§ Auszuführende Schritte
1) Was ließ sich laut dem Seitenauszug über die PEFC-Änderungen an der bisherigen Bezeichnung „100% PEFC-zertifiziert“ nicht erkennen?
2) Setze den Seitenauszug über die PEFC-Änderungen nach seinem letzten Satz fort.

§ Seitenauszug
↓

Praxisrelevante Änderungen

Für Zertifikatshalter sind im Wesentlichen die Änderungen relevant, die sich praktisch auf die Prozesse auswirken, also gegebenenfalls auch eine Anpassung der betriebsinternen Prozessbeschreibungen erforderlich machen. Diese Änderungen sind hier genannt (ohne Anspruch auf Vollständigkeit und ohne Garantie für korrekte Interpretation):

  • Mit dem neuen Claim „100% PEFC Origin“ kann Holz aus PEFC-zertifizierten Wäldern als solches physisch getrennt durch die Produktkette weitergegeben werden. Die ebenfalls revidierten Anforderungen für die Verwendung der PEFC-Warenzeichen erlauben auch eine Produktkennzeichnung mit entsprechendem Labeltext. Aus der Bezeichnung „100% PEFC-zertifiziert“ war bislang nicht erkennbar, ob es sich um reines PEFC-Holz handelt.
  • Bei festgestellten Nicht-Konformitäten müssen wirksame Maßnahmen ergriffen werden, um Fehler zu korrigieren, Ursachen zu erkennen und Wiederholung zu vermeiden. Dazu müssen nun Verfahren implementiert werden.
  • Die Einbeziehung von Dienstleistern (Outsourcing) muss bei den internen Audits berücksichtigt werden. Nun wird explizit gefordert, dass diese auditiert werden. Die Anforderung gilt offenbar auch, wenn der Dienstleister selbst zertifiziert ist. Für die praktische Umsetzung wird entscheidend sein, wie das Wort „should“ (sollte, nicht muss!) von den Zertifizierungsstellen gesehen wird, welches im Standard bei der Forderung nach jährlichen Audits bei den Dienstleistern verwendet wurde.

↑

§ Datensatz
↓

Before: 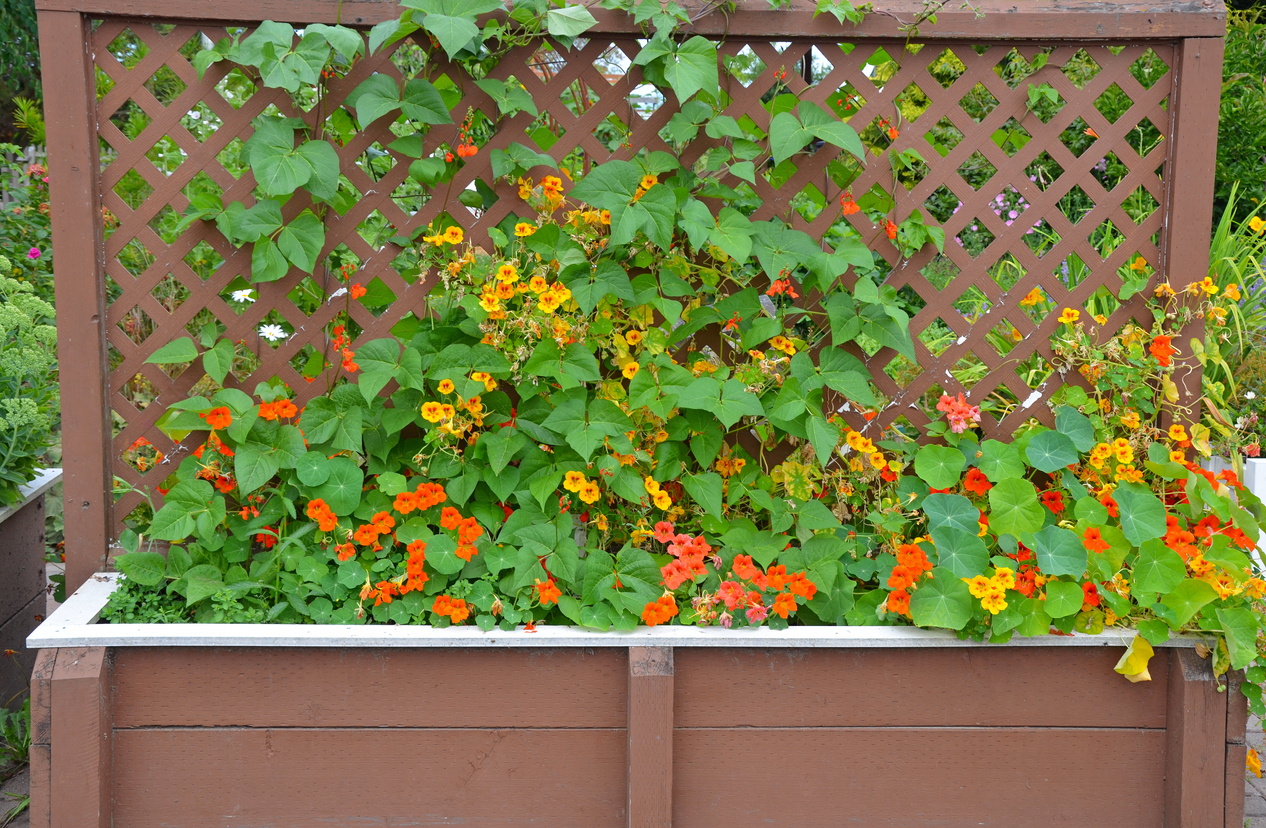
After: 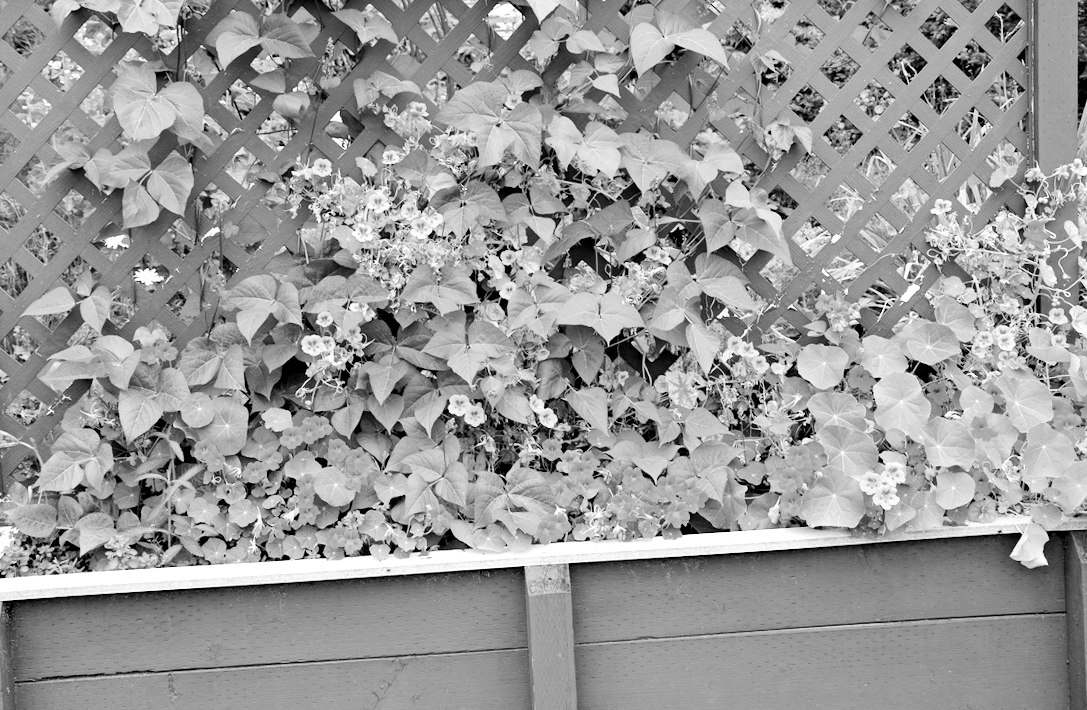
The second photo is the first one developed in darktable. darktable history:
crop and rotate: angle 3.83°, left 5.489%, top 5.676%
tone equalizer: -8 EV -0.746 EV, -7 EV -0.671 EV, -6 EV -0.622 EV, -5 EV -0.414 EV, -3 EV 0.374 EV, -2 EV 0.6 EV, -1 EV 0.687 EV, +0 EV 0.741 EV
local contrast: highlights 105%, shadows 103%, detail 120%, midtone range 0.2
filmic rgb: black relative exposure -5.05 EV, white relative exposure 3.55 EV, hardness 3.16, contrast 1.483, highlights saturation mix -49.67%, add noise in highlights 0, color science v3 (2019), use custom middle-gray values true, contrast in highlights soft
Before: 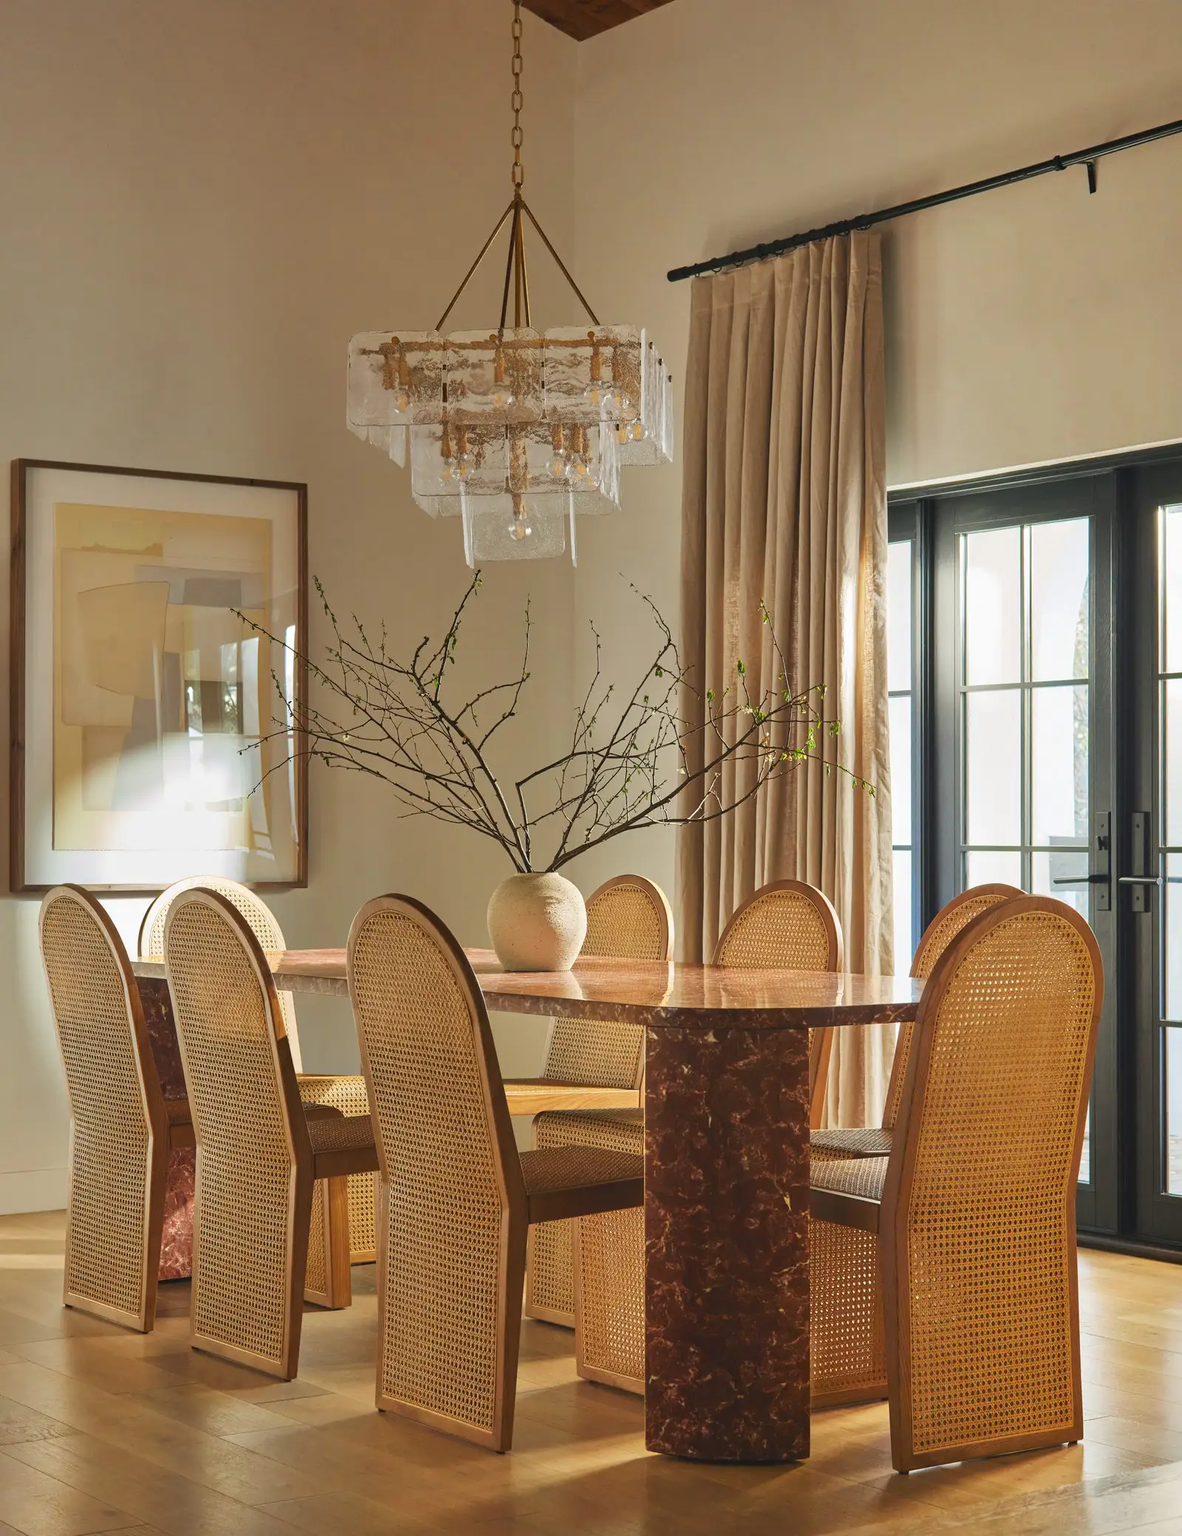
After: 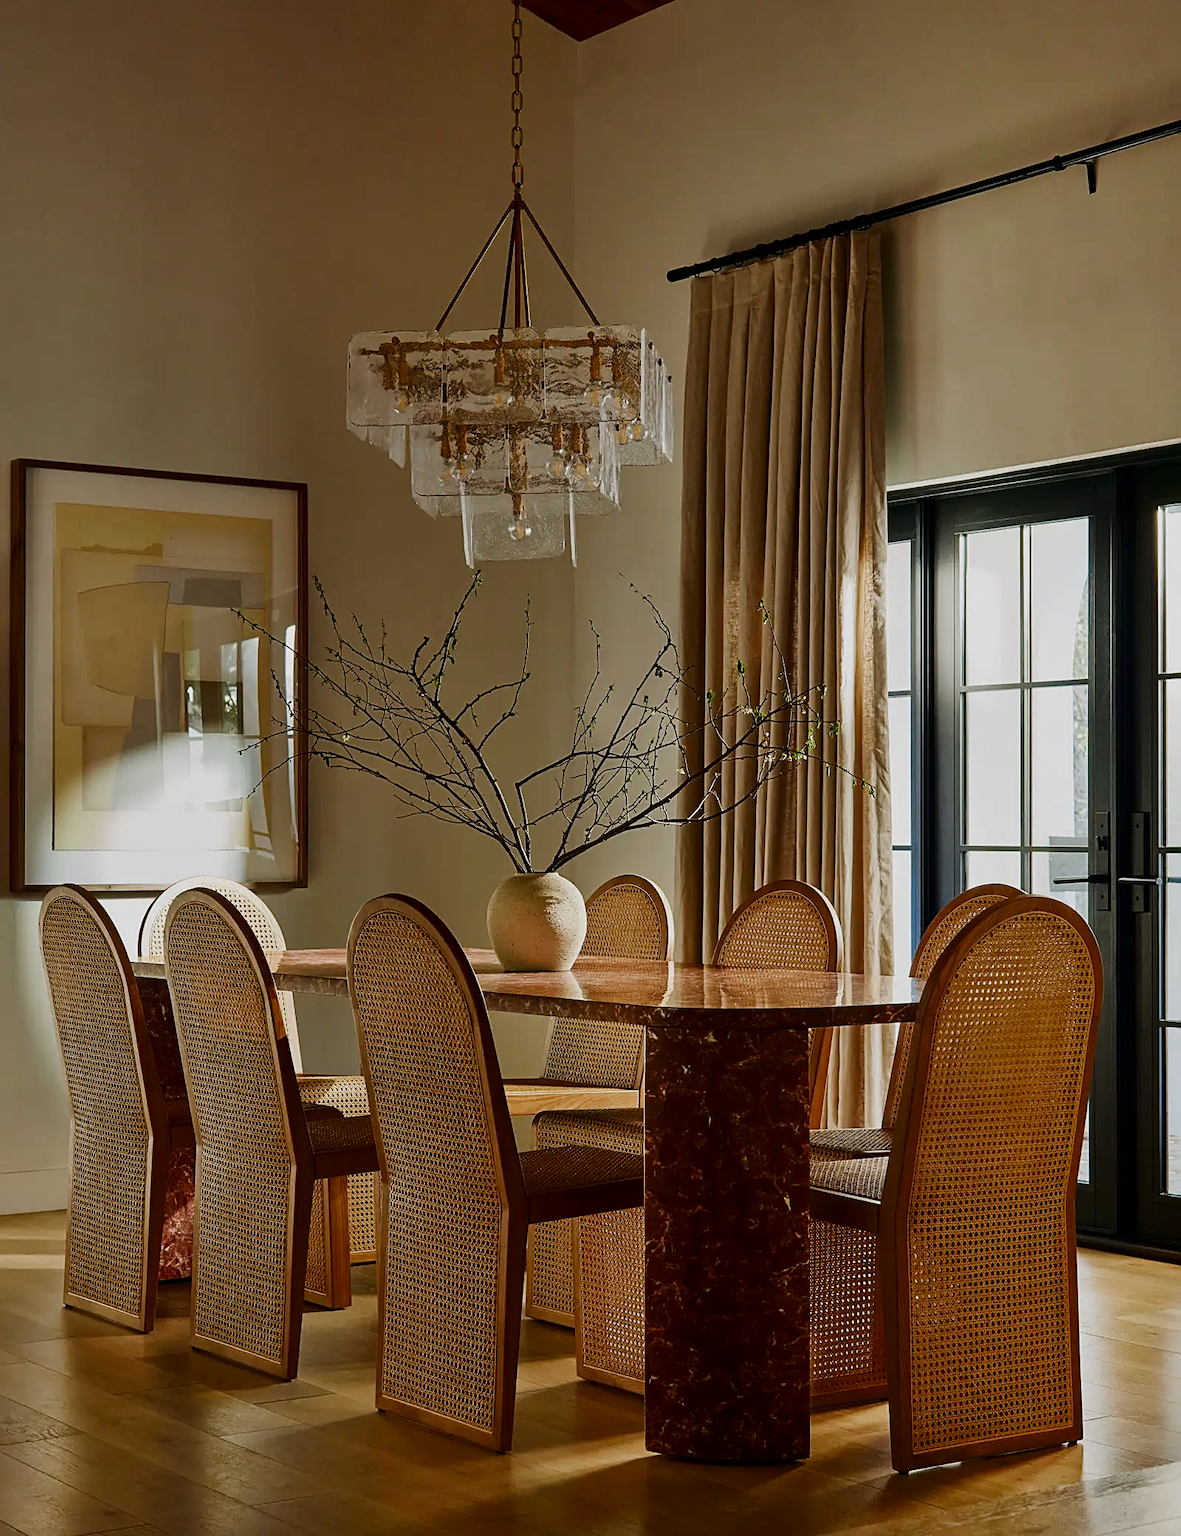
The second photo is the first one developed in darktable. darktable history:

↑

§ Ergebnisse der Reihe
1) Ob es sich um reines PEFC-Holz handelt.

2)
  • Die Gültigkeit der PEFC-Lieferantenzertifikate muss nicht mehr mit Kopien der Zertifikatsurkunden belegt werden, die bislang von den Lieferanten angefordert werden mussten. Es genügt die Kontrolle über die PEFC-Datenbank (mit Datenbankauszügen als Nachweis).
  • Bei Anwendung eines Vermischungssystems mit PEFC-Guthabenkonto, jetzt Credit System genannt, verfallen alte Guthaben nun erst nach 24 Monaten, nicht wie vorher nach 12 Monaten.
  • Das Guthabensystem kann jetzt auch standortübergreifend angewendet werden. Das geht etwas versteckt aus der Definition der Produktgruppen hervor. Grob formuliert bedeutet das: Multisite-zertifizierte Unternehmen können PEFC-Mengen, die an einem Standort eingegangen sind, von einem anderen Standort mit PEFC-Aussagen weiterverkaufen.
  • Informationen über Holzarten und -herkünfte in PEFC-zertifizierten Produkten müssen nur noch auf Nachfrage beschafft werden. Es muss nicht mehr generell belegt werden, dass Zugang zu den Informationen besteht.
  • Jeder Zertifikatshalter muss eine Verpflichtungserklärung („Commitment“) unterzeichnen und ein Verfahren einführen, dass Holz/-produkte auch außerhalb des definierten Zertifikatsumfangs im Falle wissentlich illegaler Herkunft oder eingegangener begründeter Bedenken nicht in Verkehr gebracht werden.
  • Für Anwender des Sorgfaltspflichtsystems (DDS, jetzt in Anhang 1 des Standards): Die Definition für „controversial sources“ wurde erheblich erweitert. Auch strittige Themen wie Waldumwandlungen, ökologisch besonders wichtige Wälder, Arbeitsrechte (ILO) und die Rechte indigener Völker werden jetzt berücksichtigt. Dies erfordert eine umfangreichere Bewertung der Herkunftsgebiete. Dazu sind im Standard zahlreiche Indikatoren und Quellen aufgeführt.
  • Für PEFC-COC-Gruppenzertifizierung: Die maximale Größe der Teilnehmer in Bezug auf den Umsatz wurde von 9 Mio. CHF auf 10 Mio. EUR geändert.
  • Für Multisites (inkl. Gruppen): Die internen Audits können, sofern dabei die Umsetzung der COC-Anforderungen prüfbar ist, nun auch aus der Ferne, also als Dokumentenaudits durchgeführt werden.  Allerdings liest es sich im Standard so als gelte das nur für die Audits, die vor der eigentlichen Zertifizierung durchzuführen sind. Die Notwendigkeit für die Durchführung jährlicher interner Audits wurde an dieser Stelle aus dem Standard entfernt.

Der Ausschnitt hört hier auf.